Task item: Below are some records; output exactly the lines from the line with "right shoulder: (68, 100)" to the line with "left elbow: (212, 139)", both ends kept, and nothing more.

═════ Information supplied ═════

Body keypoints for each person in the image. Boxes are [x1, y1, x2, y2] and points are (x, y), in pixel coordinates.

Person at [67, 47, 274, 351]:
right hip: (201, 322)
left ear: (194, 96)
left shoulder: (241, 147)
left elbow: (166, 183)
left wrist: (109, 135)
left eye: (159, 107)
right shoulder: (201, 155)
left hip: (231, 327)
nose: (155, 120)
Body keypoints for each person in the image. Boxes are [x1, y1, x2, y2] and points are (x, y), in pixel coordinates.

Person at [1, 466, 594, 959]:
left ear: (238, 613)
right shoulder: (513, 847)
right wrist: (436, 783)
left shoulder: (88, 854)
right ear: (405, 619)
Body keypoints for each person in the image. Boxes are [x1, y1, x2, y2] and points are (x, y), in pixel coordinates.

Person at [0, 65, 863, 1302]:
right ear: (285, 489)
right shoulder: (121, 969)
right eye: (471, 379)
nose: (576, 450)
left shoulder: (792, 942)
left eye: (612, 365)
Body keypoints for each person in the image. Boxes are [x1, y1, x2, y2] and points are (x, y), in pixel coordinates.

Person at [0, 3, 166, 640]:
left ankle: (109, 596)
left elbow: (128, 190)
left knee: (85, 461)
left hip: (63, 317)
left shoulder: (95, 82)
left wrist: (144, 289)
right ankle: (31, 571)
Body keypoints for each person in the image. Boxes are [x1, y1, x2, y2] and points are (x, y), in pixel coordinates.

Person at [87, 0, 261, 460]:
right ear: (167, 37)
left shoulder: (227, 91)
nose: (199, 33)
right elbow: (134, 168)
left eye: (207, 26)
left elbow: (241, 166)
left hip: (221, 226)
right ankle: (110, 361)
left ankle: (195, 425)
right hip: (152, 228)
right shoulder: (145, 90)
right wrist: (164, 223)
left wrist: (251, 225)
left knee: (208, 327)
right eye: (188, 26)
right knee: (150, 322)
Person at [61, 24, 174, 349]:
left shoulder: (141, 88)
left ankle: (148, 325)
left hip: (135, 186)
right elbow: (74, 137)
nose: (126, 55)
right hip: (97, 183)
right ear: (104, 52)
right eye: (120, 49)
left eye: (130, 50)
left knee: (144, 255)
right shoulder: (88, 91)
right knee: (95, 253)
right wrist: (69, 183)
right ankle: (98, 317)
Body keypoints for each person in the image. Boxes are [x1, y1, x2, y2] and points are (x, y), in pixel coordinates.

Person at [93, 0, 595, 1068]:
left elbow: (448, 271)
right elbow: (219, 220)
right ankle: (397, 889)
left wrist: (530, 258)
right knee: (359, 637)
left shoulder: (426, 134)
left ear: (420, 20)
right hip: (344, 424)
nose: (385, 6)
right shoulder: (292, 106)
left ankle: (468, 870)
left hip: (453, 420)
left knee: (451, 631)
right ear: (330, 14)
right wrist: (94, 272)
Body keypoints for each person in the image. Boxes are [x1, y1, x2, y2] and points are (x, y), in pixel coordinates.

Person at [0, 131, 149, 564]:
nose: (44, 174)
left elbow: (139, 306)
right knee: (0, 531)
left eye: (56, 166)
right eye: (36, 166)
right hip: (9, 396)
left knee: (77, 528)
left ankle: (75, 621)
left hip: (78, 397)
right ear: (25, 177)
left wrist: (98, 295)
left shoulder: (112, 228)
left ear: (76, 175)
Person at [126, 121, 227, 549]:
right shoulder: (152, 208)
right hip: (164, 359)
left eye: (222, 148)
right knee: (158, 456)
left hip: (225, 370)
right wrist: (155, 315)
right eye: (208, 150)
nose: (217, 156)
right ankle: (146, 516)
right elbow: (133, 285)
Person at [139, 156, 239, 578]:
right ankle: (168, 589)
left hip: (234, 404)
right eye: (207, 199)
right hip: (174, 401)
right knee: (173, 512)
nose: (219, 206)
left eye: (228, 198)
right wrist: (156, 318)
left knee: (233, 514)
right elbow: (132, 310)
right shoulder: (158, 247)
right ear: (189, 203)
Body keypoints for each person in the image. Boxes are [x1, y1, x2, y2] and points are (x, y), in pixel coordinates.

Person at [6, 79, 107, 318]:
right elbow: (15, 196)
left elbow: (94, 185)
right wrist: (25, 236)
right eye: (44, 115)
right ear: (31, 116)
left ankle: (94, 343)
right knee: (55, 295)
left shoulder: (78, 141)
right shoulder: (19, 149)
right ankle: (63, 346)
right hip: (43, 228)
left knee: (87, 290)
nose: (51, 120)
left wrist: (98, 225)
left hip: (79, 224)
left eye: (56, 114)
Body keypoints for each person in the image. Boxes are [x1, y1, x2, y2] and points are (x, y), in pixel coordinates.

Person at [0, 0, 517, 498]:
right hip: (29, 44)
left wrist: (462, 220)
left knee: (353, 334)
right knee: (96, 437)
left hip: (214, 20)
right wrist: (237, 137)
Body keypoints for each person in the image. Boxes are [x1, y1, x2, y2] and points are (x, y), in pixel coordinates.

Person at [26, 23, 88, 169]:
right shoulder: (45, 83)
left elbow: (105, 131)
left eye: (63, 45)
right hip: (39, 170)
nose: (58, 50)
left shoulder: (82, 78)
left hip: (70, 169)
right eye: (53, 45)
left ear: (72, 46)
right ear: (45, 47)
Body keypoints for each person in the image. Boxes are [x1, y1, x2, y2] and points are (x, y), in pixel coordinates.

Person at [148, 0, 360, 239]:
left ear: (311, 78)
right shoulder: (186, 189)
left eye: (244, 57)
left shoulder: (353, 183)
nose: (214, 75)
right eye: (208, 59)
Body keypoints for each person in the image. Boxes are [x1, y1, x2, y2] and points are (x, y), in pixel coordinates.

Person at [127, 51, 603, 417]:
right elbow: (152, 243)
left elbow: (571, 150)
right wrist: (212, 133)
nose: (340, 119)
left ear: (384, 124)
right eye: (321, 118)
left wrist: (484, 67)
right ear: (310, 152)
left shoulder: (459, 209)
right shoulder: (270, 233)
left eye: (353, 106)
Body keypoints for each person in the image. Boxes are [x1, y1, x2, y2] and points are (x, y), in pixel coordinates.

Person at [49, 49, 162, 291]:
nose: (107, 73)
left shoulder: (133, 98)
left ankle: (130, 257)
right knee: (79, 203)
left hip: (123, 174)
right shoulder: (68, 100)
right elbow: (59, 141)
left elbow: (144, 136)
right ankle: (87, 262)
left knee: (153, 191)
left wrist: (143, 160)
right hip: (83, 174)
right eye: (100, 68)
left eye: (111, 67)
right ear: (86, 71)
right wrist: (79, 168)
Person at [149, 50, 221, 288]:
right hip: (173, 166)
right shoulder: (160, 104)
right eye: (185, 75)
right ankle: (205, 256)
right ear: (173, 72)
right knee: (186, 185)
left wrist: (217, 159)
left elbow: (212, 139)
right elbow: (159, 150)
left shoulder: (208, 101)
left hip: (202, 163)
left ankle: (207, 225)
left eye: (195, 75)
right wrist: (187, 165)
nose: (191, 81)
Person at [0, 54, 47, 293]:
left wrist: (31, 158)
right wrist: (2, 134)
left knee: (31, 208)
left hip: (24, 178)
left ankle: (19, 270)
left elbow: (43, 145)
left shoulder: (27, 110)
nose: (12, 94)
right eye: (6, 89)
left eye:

═════

Solved problem:
right shoulder: (68, 100)
right elbow: (59, 141)
left elbow: (144, 136)
right ankle: (87, 262)
left knee: (153, 191)
left wrist: (143, 160)
right hip: (83, 174)
right eye: (100, 68)
left eye: (111, 67)
right ear: (86, 71)
right wrist: (79, 168)
Person at [149, 50, 221, 288]:
right hip: (173, 166)
right shoulder: (160, 104)
right eye: (185, 75)
right ankle: (205, 256)
right ear: (173, 72)
right knee: (186, 185)
left wrist: (217, 159)
left elbow: (212, 139)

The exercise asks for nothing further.